Петр Олегович. Слышал? Сейчас один из них за ним сбегает, и мы тебе тут слона устроим. Знаешь, что такое слон?
Ваня. Пожалуйста, отпустите!
Петр Олегович. Объясняю. Слон это когда тебе на твою голову дурную противогаз наденут и воздух перекроют. И дышать ты никак не сможешь, разве что через известное место, понял?
Ваня. Отпустите, больно!
Петр Олегович. А им не больно было? А?!
Ваня. Больно, отпустите!
Петр Олегович. Ты точно понял, кого надо слушать?
Ваня. Да! Пустите!
Петр Олегович. А то сейчас добрый слоник придет, и никакая демократия тебе больше не поможет. (Смеется.) Ладно, отпустите. (Ваню отпускают.) Свободны. (Милиционеры уходят.) Понял, кто здесь главный? А демократию свою, выражаясь вашим же языком, засунь себе глубоко и надолго. Не было ее, нет, и не будет никогда, ясно тебе или нет?
Ваня. Ясно.
Петр Олегович. Хорошо. Я ж тебе помочь хочу, дурак. А ты на меня какого черта так говоришь? Демократия у нас. Ха-ха-ха, как смешно.
Ваня. Пусть меня обратно в камеру заберут.
Петр Олегович. Что, говорить не хочешь?
Ваня. Пусть отведут и все. Товарищи милиция, заберите меня в камеру, пожалуйста.

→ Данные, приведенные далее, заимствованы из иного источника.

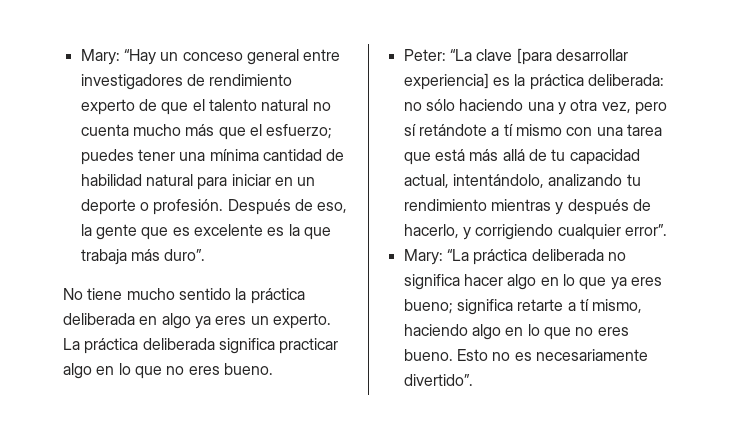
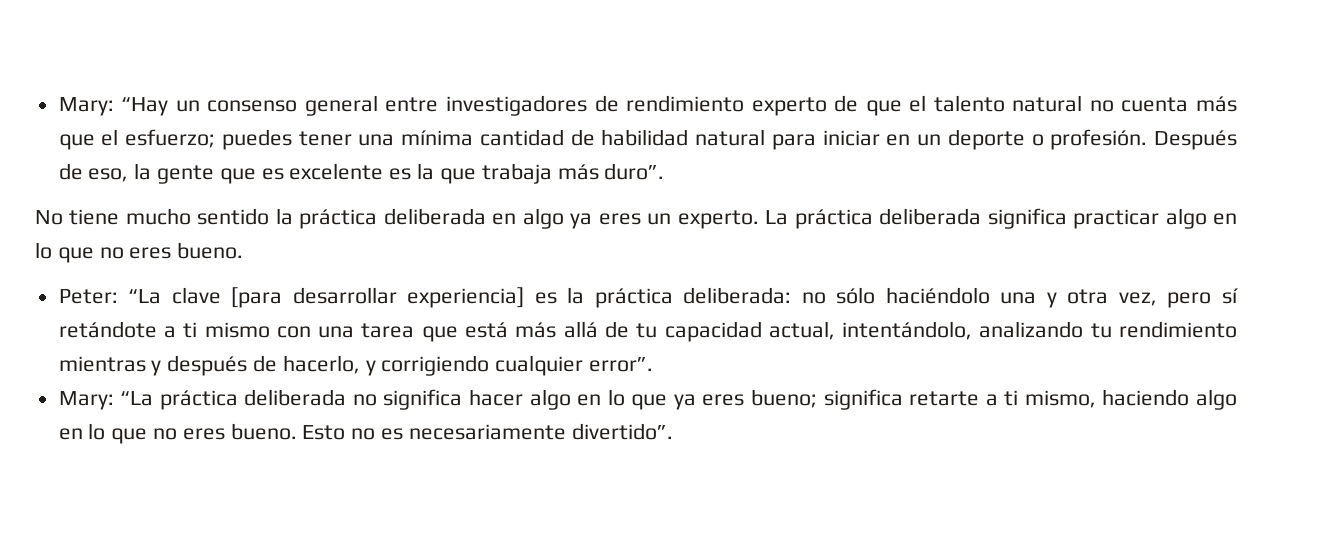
[182,52,243,61] conceso -> [207,100,298,112] consenso
[132,124,181,136] mucho -> (1189, 104) none
[459,99,524,111] haciendo -> [885,287,990,304] haciéndolo
[503,124,513,136] tí -> [183,322,198,338] ti
[579,299,589,311] tí -> [1004,390,1019,406] ti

Петр Олегович. Значит, с ними ты вежливый. А со мной как?
Ваня. Товарищи милиция, ну е-мое!
Входят два милиционера. Они хватают Ваню под руки и уводят за кулисы. Петр Олегович один.
Петр Олегович. Вот идиот. Таких еще поискать. Им помочь хочешь, а они ни в какую. Сами умные, мол, без тебя разберемся. Да чего вы можете-то? Ни черта вы не можете, за вами только глаз да глаз. Сосунки, жизни еще не видели, а им уже свободу подавай! Сначала отвечать за поступки научитесь, а потом уже свободу требуйте!
Петр Олегович делает лицо, будто хочет что-то сказать, но машет рукой и уходит.
4
Опять КПЗ. По-прежнему в одной камере сидят три парня. В другой, что поменьше, никого нет. Федя спит на верхних нарах. Ваня лежит на нижних и грызет ногти. Дима сидит на своих нарах и ничего не делает.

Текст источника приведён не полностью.